[Items from a data source]
#####

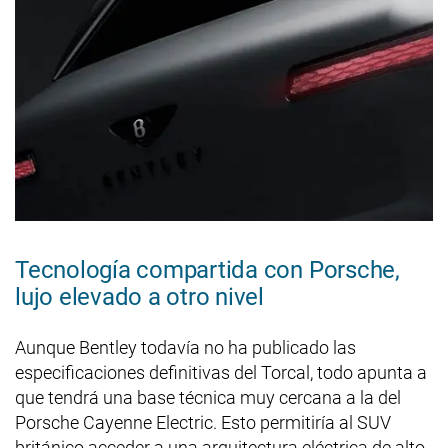
Tecnología compartida con Porsche,
lujo elevado a otro nivel
Aunque Bentley todavía no ha publicado las
especificaciones definitivas del Torcal, todo apunta a
que tendrá una base técnica muy cercana a la del
Porsche Cayenne Electric. Esto permitiría al SUV
británico acceder a una arquitectura eléctrica de alto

#####

Task objective: Please repeat, exactly and only, the lines from the one containing "lujo elevado a otro nivel" through the last line of the records, both included.

Exercise result:
lujo elevado a otro nivel
Aunque Bentley todavía no ha publicado las
especificaciones definitivas del Torcal, todo apunta a
que tendrá una base técnica muy cercana a la del
Porsche Cayenne Electric. Esto permitiría al SUV
británico acceder a una arquitectura eléctrica de alto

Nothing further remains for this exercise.